_WORK TO BE COMPLETED_
Set down the entries below exactly; drop the pictures.
(DATASET EXCERPTS Opens)
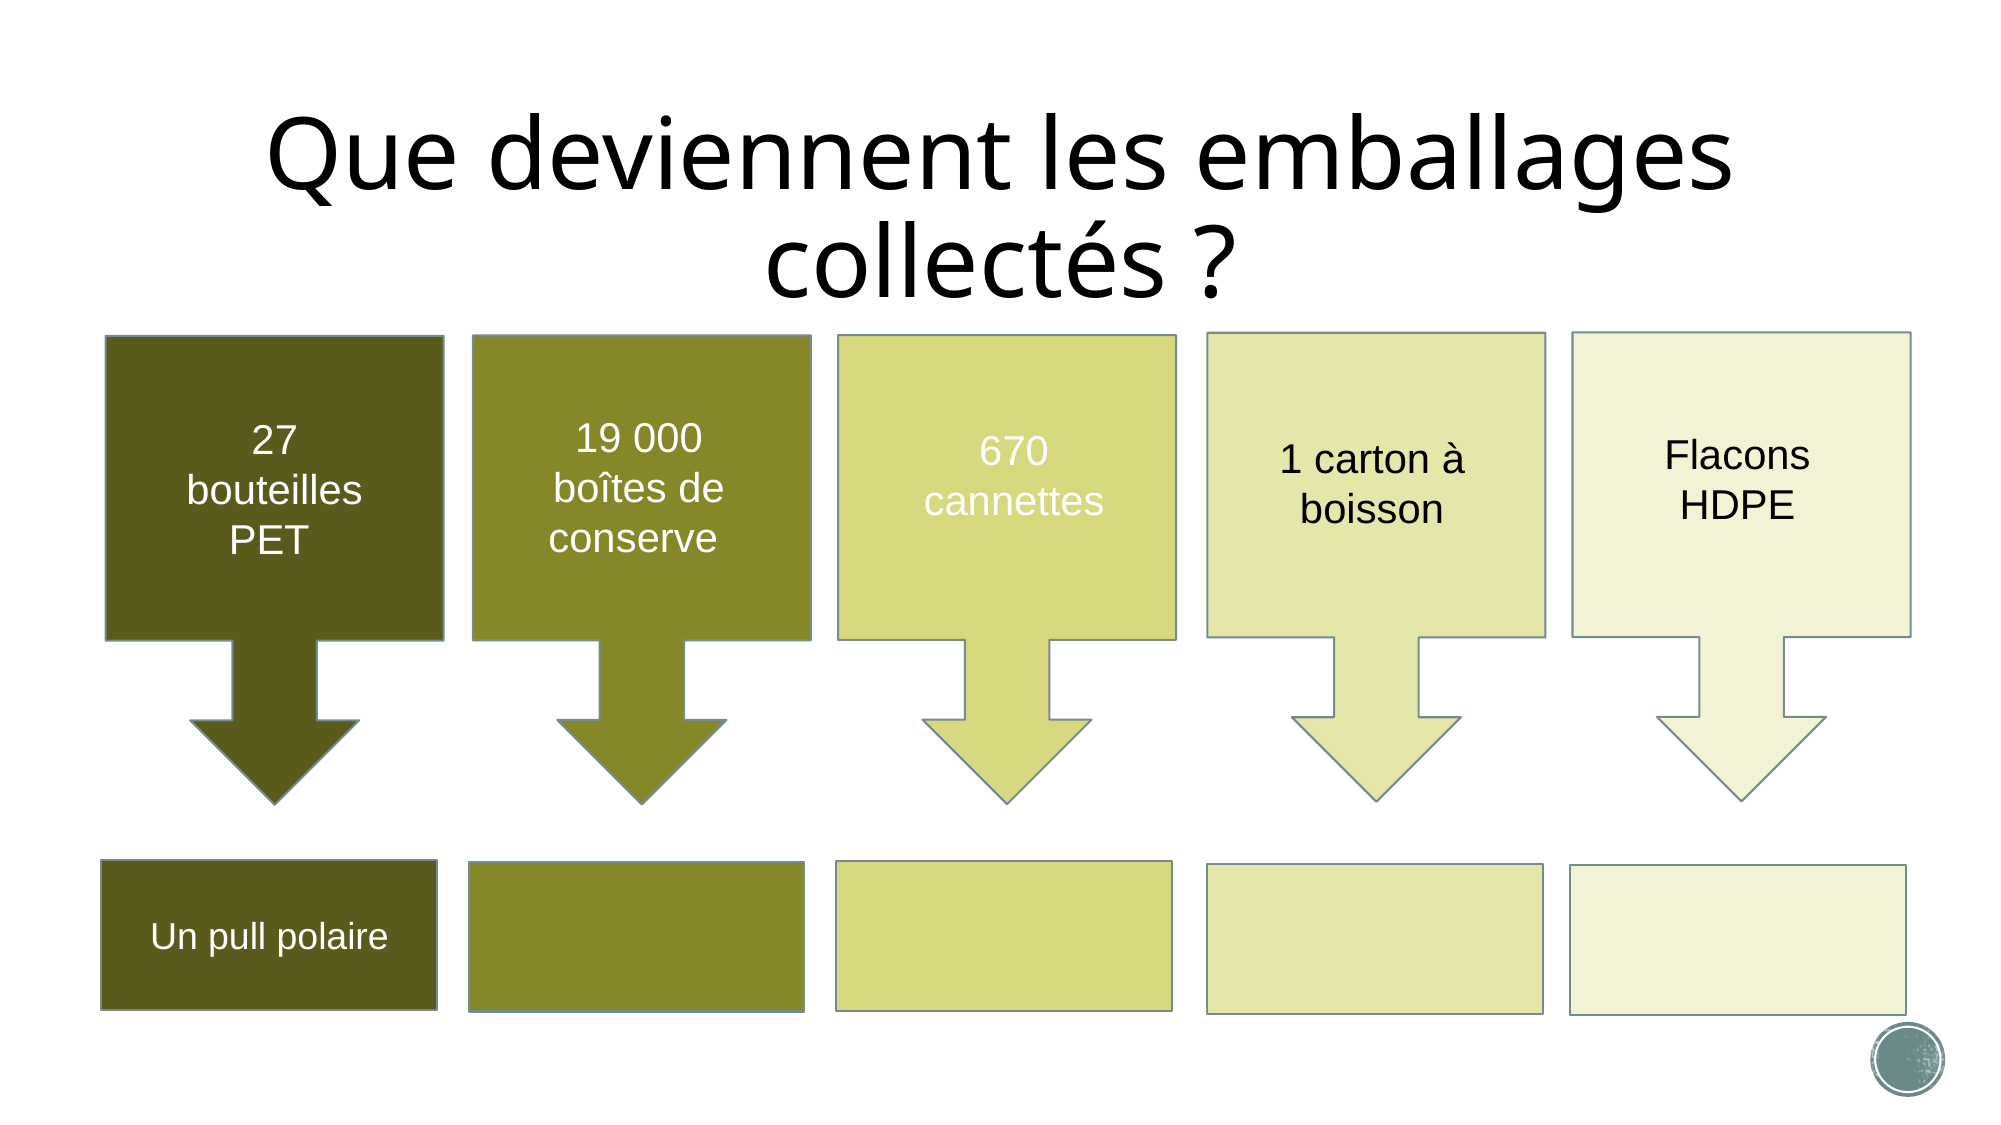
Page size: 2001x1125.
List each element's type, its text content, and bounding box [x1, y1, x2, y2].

text_box 1 carton à boisson [1254, 424, 1490, 540]
text_box [1569, 864, 1907, 1016]
text_box Flacons HDPE [1626, 420, 1849, 536]
text_box 670 cannettes [893, 416, 1135, 531]
text_box 27 bouteilles PET [162, 405, 387, 571]
text_box 19 000 boîtes de conserve [517, 403, 761, 569]
text_box Un pull polaire [100, 859, 438, 1011]
text_box [1206, 331, 1547, 803]
text_box [835, 860, 1173, 1012]
title Que deviennent les emballages collectés ? [175, 79, 1826, 344]
text_box [837, 334, 1178, 805]
text_box [468, 861, 805, 1013]
text_box [104, 334, 445, 806]
text_box [471, 334, 812, 806]
text_box [1571, 331, 1912, 803]
text_box [1206, 863, 1544, 1015]
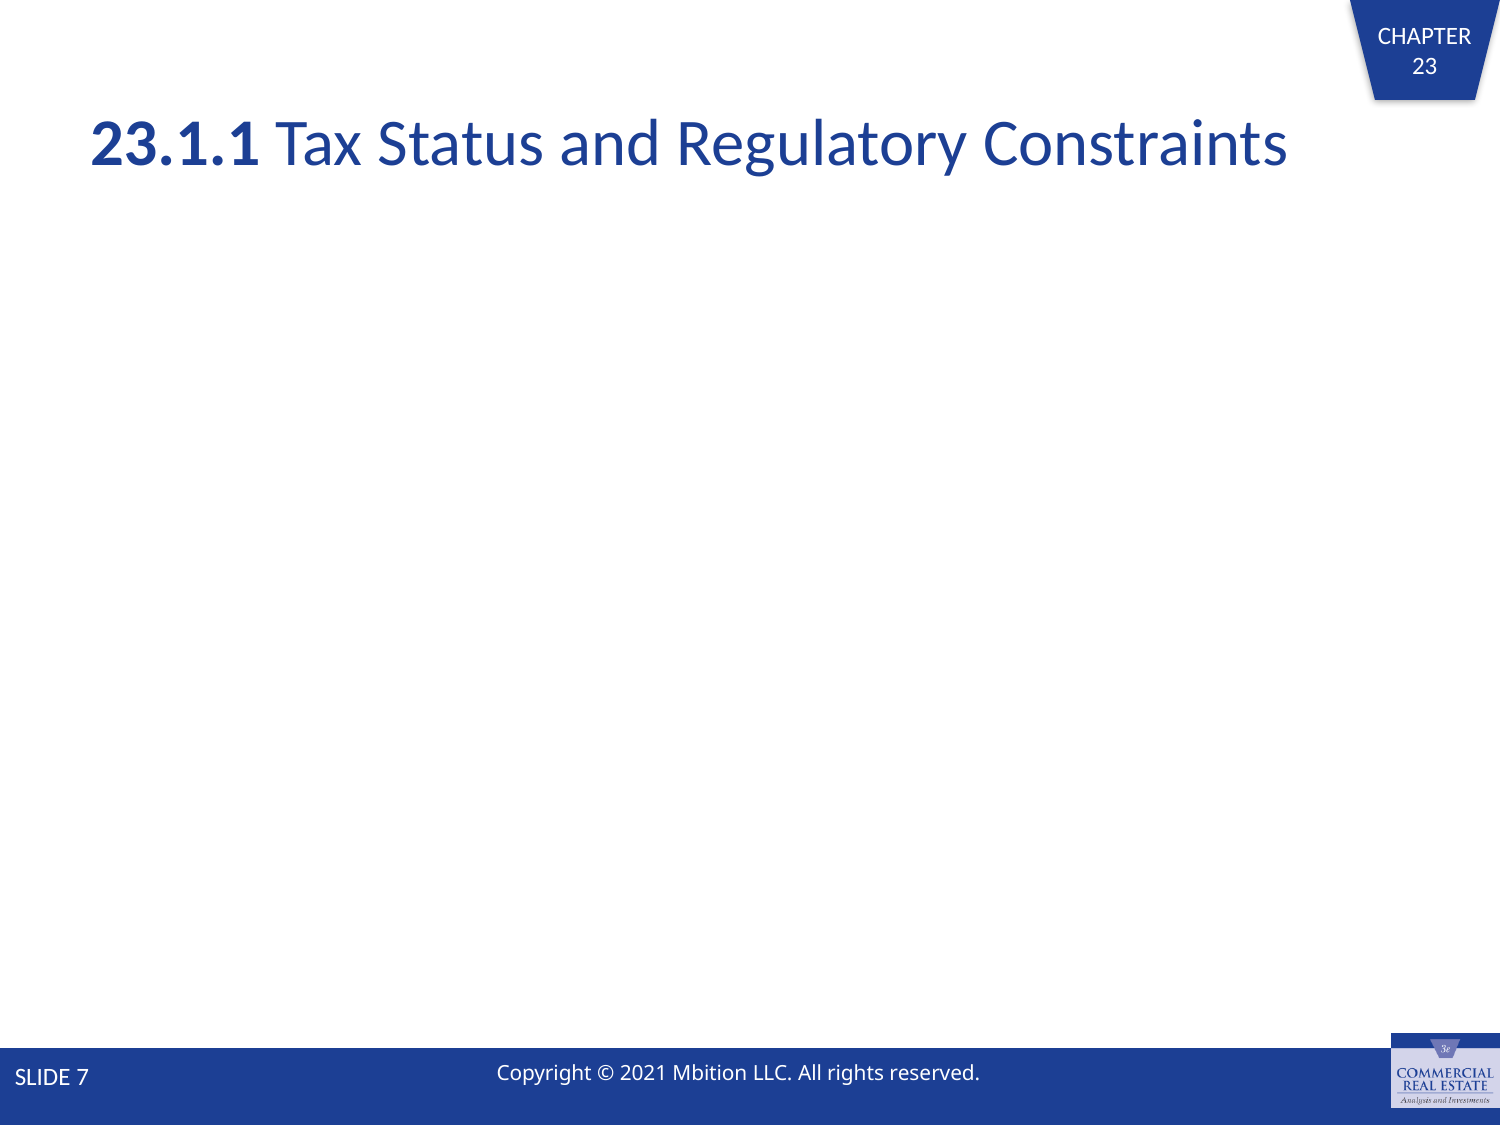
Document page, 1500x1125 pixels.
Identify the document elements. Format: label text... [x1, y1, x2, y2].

title 23.1.1 Tax Status and Regulatory Constraints [75, 45, 1375, 233]
picture [1391, 1033, 1500, 1108]
slide_number SLIDE 7 [0, 1052, 350, 1113]
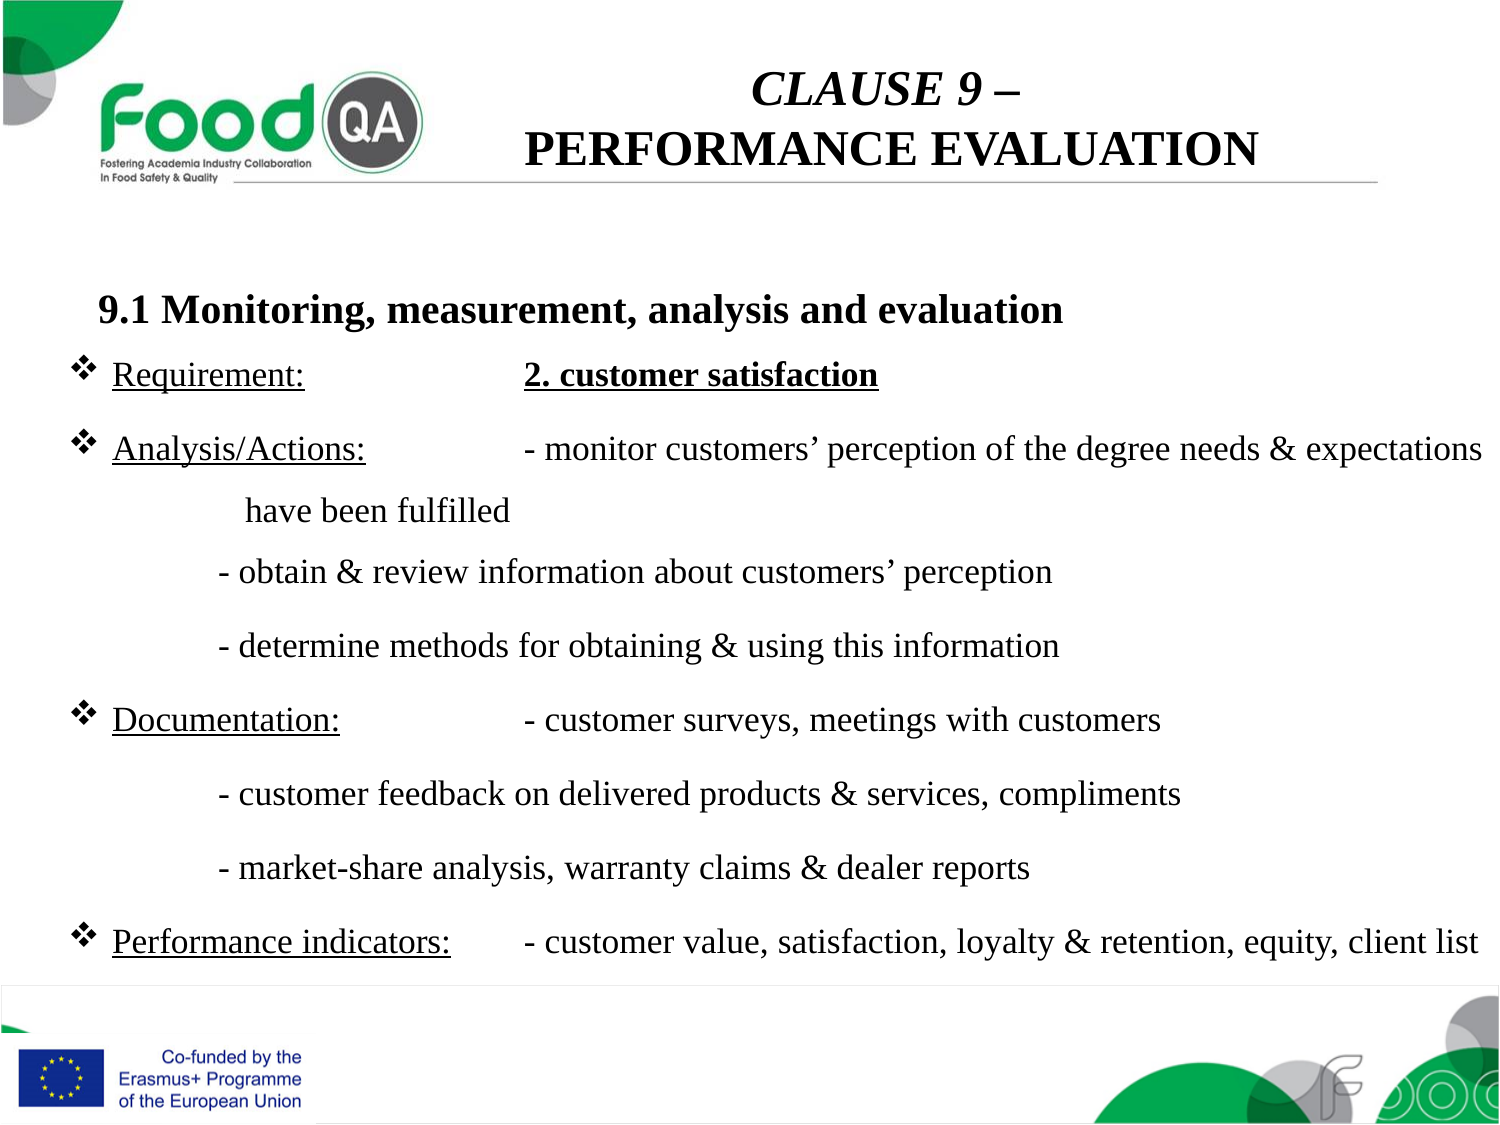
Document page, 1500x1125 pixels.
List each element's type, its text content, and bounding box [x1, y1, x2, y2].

text_box CLAUSE 9 – PERFORMANCE EVALUATION [312, 48, 1471, 183]
picture [2, 0, 1500, 190]
picture [0, 984, 1500, 1125]
list 9.1 Monitoring, measurement, analysis and evaluation Requirement: 2. customer satisfaction Analysis/Actions: - monitor customers’ perception of the degree needs & expectations have been fulfilled - obtain & review information about customers’ perception - determine methods for obtaining & using this information Documentation: - customer surveys, meetings with customers - customer feedback on delivered products & services, compliments - market-share analysis, warranty claims & dealer reports Performance indicators: - customer value, satisfaction, loyalty & retention, equity, client list [53, 267, 1500, 988]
(DATASET EXCERPTS Closes)
_THE ANSWER_
Page size: 2001x1125.
List each element's type, its text content, and bounding box [x1, y1, x2, y2].

text_box 1 carton à boisson [1254, 424, 1490, 540]
text_box [1569, 864, 1907, 1016]
text_box Flacons HDPE [1626, 420, 1849, 536]
text_box 670 cannettes [893, 416, 1135, 531]
text_box 27 bouteilles PET [162, 405, 387, 571]
text_box 19 000 boîtes de conserve [517, 403, 761, 569]
text_box Un pull polaire [100, 859, 438, 1011]
text_box [1206, 331, 1547, 803]
text_box [835, 860, 1173, 1012]
title Que deviennent les emballages collectés ? [175, 79, 1826, 344]
text_box [837, 334, 1178, 805]
text_box [468, 861, 805, 1013]
text_box [104, 334, 445, 806]
text_box [471, 334, 812, 806]
text_box [1571, 331, 1912, 803]
text_box [1206, 863, 1544, 1015]
Document page, 1500x1125 pixels.
Identify the document elements. Format: label text... [x1, y1, x2, y2].

title 23.1.1 Tax Status and Regulatory Constraints [75, 45, 1375, 233]
picture [1391, 1033, 1500, 1108]
slide_number SLIDE 7 [0, 1052, 350, 1113]
Document page, 1500x1125 pixels.
List each element's type, its text content, and bounding box [x1, y1, x2, y2].

text_box CLAUSE 9 – PERFORMANCE EVALUATION [312, 48, 1471, 183]
picture [2, 0, 1500, 190]
picture [0, 984, 1500, 1125]
list 9.1 Monitoring, measurement, analysis and evaluation Requirement: 2. customer satisfaction Analysis/Actions: - monitor customers’ perception of the degree needs & expectations have been fulfilled - obtain & review information about customers’ perception - determine methods for obtaining & using this information Documentation: - customer surveys, meetings with customers - customer feedback on delivered products & services, compliments - market-share analysis, warranty claims & dealer reports Performance indicators: - customer value, satisfaction, loyalty & retention, equity, client list [53, 267, 1500, 988]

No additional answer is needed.